◆ Task statement: Below are some records. Repeat exactly the lines from the one containing "[150,166,300,176] [71,181,481,194] [71,197,117,209]" through the final line.

= = = = =

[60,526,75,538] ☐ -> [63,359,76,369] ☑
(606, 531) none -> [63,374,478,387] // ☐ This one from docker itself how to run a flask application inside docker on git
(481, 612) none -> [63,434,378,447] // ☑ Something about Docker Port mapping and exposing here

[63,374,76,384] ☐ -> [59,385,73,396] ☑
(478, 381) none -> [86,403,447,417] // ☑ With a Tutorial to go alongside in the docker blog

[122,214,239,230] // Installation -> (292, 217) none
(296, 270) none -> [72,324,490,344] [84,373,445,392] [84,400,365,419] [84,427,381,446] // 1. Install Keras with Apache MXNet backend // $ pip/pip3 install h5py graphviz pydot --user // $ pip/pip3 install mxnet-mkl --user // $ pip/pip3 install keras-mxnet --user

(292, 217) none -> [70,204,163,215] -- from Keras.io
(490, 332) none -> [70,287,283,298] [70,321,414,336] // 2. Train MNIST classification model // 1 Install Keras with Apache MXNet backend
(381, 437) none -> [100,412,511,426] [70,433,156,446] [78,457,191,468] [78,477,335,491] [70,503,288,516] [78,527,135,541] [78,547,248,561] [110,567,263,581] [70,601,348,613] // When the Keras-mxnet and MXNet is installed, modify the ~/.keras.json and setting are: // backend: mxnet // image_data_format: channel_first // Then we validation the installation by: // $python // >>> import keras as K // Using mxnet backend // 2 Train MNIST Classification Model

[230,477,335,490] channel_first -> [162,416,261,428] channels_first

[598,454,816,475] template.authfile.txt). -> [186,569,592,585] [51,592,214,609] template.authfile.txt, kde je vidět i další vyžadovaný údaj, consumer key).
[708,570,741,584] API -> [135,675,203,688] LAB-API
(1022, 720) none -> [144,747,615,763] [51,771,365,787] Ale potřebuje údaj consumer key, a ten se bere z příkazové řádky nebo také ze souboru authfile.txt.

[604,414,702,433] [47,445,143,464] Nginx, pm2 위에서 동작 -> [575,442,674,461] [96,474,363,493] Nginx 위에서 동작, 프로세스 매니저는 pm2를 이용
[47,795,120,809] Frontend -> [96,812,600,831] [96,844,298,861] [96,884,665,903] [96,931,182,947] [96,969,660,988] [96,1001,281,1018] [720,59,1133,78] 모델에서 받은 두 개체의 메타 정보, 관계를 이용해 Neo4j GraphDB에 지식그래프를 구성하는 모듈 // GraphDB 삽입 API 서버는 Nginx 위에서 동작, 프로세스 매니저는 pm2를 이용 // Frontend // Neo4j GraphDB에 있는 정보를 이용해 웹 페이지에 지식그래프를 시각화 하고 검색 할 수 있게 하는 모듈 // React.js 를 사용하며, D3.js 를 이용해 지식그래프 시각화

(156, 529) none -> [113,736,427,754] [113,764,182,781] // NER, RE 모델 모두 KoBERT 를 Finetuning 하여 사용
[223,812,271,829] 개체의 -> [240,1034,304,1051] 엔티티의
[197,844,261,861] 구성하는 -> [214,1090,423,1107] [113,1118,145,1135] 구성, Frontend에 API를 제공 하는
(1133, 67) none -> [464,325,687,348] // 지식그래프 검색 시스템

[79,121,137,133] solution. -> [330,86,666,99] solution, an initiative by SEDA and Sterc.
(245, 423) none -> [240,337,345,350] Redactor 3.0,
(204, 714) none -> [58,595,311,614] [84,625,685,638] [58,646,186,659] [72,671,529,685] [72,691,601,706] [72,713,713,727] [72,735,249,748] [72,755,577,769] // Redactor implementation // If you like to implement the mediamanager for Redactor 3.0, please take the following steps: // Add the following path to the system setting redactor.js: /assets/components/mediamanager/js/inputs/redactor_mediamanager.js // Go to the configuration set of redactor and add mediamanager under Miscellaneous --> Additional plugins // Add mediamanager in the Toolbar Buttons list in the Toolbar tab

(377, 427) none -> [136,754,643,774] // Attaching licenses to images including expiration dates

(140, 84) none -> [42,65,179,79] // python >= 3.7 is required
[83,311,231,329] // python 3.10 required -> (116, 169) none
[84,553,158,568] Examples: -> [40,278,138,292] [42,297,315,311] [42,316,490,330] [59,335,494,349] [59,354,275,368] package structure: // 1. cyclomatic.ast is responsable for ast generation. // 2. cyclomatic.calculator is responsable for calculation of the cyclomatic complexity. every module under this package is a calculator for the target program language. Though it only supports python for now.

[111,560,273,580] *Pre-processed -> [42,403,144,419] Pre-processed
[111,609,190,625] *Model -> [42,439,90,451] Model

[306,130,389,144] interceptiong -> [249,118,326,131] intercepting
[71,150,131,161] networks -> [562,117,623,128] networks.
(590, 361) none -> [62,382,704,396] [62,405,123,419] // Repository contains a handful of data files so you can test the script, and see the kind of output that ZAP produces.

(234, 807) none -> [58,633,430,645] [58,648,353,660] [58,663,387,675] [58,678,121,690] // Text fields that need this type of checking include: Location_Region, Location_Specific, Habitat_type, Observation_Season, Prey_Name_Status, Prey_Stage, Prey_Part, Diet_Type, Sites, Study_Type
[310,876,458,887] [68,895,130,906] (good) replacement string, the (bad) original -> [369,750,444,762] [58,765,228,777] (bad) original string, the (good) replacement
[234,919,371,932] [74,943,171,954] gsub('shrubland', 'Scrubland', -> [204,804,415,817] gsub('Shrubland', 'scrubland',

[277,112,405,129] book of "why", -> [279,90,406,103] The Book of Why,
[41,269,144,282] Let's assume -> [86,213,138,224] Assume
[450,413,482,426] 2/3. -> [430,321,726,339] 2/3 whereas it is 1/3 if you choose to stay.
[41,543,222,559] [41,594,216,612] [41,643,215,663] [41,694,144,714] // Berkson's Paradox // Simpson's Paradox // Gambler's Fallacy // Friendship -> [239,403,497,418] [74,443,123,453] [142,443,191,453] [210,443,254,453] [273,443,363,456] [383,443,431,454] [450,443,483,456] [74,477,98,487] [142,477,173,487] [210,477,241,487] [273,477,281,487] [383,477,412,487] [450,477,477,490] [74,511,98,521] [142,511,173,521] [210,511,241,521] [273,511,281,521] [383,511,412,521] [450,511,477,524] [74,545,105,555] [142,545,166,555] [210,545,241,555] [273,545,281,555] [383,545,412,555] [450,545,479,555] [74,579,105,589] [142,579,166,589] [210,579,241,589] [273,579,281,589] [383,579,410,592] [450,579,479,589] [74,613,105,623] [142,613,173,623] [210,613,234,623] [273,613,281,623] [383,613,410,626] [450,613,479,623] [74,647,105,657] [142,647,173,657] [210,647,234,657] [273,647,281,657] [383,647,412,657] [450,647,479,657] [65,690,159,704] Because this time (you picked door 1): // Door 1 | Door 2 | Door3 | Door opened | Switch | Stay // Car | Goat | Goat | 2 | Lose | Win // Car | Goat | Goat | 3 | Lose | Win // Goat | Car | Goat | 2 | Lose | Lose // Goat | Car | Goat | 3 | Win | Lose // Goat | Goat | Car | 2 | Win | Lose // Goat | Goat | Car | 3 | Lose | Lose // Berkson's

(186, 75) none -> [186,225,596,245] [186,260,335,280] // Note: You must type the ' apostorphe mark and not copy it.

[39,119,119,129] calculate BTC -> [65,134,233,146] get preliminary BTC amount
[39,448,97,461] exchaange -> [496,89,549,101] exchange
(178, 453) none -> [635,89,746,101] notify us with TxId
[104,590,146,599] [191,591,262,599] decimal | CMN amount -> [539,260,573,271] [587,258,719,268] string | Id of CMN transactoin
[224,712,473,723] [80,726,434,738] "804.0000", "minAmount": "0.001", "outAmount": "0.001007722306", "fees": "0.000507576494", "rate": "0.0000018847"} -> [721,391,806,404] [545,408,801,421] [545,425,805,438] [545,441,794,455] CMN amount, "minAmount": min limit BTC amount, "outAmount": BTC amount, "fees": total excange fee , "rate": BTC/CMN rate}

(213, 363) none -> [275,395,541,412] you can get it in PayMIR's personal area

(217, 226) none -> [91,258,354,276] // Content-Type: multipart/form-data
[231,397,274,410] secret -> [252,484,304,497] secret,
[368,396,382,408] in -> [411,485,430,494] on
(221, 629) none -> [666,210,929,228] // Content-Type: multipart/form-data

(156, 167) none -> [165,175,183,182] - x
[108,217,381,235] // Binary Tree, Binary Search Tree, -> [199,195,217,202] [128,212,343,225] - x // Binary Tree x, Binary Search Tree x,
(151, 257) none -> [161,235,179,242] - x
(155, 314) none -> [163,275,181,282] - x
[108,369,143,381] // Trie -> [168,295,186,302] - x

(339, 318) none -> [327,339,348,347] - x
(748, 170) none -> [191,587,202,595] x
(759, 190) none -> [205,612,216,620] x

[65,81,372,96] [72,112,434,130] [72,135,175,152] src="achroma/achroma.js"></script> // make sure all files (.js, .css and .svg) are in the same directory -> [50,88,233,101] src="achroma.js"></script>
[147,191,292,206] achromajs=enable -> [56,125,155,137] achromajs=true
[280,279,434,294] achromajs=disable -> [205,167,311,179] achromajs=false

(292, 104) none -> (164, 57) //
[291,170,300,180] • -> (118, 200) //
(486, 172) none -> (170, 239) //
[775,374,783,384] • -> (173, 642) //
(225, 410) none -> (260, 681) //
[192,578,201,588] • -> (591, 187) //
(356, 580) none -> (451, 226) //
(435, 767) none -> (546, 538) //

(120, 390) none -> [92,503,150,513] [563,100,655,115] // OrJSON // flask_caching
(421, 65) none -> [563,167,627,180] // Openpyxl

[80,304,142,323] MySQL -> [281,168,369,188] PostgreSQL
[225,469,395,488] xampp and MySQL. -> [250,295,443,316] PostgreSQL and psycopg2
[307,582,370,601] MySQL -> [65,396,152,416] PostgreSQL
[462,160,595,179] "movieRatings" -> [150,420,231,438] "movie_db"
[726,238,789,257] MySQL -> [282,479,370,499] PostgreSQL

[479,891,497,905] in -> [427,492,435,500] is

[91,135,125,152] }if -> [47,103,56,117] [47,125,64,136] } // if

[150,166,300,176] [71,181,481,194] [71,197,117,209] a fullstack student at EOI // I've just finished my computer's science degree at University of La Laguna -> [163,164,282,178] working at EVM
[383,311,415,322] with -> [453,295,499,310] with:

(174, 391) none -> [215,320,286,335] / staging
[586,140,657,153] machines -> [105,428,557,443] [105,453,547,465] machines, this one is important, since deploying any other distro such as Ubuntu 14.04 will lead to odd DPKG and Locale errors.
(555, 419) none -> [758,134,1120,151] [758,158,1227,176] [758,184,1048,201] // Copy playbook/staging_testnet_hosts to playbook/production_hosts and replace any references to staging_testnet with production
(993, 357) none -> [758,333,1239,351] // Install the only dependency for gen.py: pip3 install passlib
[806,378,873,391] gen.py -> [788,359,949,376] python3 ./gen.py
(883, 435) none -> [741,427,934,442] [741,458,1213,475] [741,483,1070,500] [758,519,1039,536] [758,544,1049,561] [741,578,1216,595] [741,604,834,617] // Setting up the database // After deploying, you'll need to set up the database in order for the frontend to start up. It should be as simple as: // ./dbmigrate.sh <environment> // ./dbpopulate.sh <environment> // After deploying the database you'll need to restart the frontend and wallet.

= = = = =

◆ The answer:
[150,166,300,176] [71,181,481,194] [71,197,117,209] a fullstack student at EOI // I've just finished my computer's science degree at University of La Laguna -> [163,164,282,178] working at EVM
[383,311,415,322] with -> [453,295,499,310] with:

(174, 391) none -> [215,320,286,335] / staging
[586,140,657,153] machines -> [105,428,557,443] [105,453,547,465] machines, this one is important, since deploying any other distro such as Ubuntu 14.04 will lead to odd DPKG and Locale errors.
(555, 419) none -> [758,134,1120,151] [758,158,1227,176] [758,184,1048,201] // Copy playbook/staging_testnet_hosts to playbook/production_hosts and replace any references to staging_testnet with production
(993, 357) none -> [758,333,1239,351] // Install the only dependency for gen.py: pip3 install passlib
[806,378,873,391] gen.py -> [788,359,949,376] python3 ./gen.py
(883, 435) none -> [741,427,934,442] [741,458,1213,475] [741,483,1070,500] [758,519,1039,536] [758,544,1049,561] [741,578,1216,595] [741,604,834,617] // Setting up the database // After deploying, you'll need to set up the database in order for the frontend to start up. It should be as simple as: // ./dbmigrate.sh <environment> // ./dbpopulate.sh <environment> // After deploying the database you'll need to restart the frontend and wallet.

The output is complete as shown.